Wenn ich grad wieder diese gelben Briefe vom Amt hier liegen hab und die Miete mal wieder mehr als knapp ist, dann ist es echt schwer, einfach nur "im Hier und Jetzt" zu sein und meine Atmung zu beobachten, weisst? Oder wenn ich an die Zeit denk, wo ich mir fast jeden Tag die Birne weggeknallt hab, dann fühl ich mich manchmal echt wie ein Wrack. Dieses ganze "akzeptieren, was ist" und "nicht urteilen" – das klingt ja alles schoen und gut, aber wenn "was ist" halt gerade ziemlich Scheisse ist, fällt mir das echt verdammt schwer.

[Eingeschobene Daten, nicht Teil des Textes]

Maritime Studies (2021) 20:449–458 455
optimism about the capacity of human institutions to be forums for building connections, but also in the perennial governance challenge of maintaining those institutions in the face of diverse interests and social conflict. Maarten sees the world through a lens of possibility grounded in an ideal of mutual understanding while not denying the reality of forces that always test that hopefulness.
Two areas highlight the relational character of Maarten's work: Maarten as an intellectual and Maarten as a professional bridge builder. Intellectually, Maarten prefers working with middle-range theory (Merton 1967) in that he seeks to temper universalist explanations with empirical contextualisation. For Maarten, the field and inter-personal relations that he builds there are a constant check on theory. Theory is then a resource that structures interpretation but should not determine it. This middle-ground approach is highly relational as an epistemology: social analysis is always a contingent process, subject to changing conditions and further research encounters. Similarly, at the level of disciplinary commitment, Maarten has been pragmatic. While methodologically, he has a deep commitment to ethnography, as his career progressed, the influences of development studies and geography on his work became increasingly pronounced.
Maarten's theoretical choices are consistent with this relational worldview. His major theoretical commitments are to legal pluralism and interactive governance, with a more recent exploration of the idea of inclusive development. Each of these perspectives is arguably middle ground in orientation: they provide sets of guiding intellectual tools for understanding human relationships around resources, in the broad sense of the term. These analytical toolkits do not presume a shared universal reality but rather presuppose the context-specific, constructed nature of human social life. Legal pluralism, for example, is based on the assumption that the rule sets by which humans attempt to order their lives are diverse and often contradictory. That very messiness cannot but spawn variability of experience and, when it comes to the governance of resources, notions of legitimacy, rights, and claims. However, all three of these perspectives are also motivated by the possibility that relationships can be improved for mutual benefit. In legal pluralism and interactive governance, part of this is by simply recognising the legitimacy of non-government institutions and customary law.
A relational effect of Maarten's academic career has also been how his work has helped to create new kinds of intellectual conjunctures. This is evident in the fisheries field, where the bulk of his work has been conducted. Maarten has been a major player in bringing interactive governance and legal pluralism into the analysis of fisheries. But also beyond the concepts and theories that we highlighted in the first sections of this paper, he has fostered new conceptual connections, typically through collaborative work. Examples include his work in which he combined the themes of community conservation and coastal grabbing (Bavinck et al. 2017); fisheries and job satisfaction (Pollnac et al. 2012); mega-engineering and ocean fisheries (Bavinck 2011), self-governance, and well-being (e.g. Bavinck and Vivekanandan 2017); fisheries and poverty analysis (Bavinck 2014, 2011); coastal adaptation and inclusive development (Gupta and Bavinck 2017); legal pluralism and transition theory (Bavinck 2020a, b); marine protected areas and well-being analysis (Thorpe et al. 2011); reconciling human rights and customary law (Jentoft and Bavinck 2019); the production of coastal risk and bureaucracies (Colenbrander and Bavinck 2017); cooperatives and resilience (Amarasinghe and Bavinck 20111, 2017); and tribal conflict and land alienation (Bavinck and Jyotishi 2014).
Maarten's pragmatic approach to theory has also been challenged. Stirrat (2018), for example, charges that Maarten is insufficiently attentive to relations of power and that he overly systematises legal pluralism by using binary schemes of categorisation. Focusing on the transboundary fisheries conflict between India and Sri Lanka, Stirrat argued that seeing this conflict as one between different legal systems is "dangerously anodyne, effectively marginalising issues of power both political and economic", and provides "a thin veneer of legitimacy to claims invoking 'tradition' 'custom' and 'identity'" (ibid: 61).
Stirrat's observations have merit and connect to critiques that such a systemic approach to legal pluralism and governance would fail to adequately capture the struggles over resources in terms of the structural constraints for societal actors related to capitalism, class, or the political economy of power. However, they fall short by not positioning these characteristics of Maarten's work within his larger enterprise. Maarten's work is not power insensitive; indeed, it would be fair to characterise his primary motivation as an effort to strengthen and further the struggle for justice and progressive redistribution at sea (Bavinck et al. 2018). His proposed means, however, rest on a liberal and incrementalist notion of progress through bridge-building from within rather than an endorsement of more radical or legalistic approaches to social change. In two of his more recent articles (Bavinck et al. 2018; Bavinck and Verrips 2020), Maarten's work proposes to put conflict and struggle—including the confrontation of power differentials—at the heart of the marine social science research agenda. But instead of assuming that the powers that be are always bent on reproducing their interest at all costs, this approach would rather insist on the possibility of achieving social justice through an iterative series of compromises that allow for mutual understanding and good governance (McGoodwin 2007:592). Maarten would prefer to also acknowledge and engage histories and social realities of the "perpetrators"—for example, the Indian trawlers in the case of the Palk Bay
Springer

Ich hab letztens von so einem Retreat gelesen, wo die Leute stundenlang meditieren. Krass. Ich schaff ja schon kaum, meine Bude sauber zu halten, und jetzt soll ich meinen Kopf leer kriegen? Ich mein, ich bin jetzt seid 10 Monaten clean, und das ist schon ein riesen Ding fuer mich, echt. Aber manchmal, grad an so Samstagen, wenn draußen alle feiern und ich hier sitz, denk ich mir schon: Bin ich wirklich auf dem richtigen Weg, wenn ich ständig gegen diesen inneren Schweinehund ankämpfe, der mir das alte Zeug anbietet? Oder muss ich irgendwie lernen, das alte Zeug anzunehmen, ohne es zu nehmen? Versteht ihr, was ich meine? Ich hab echt keine Ahnung.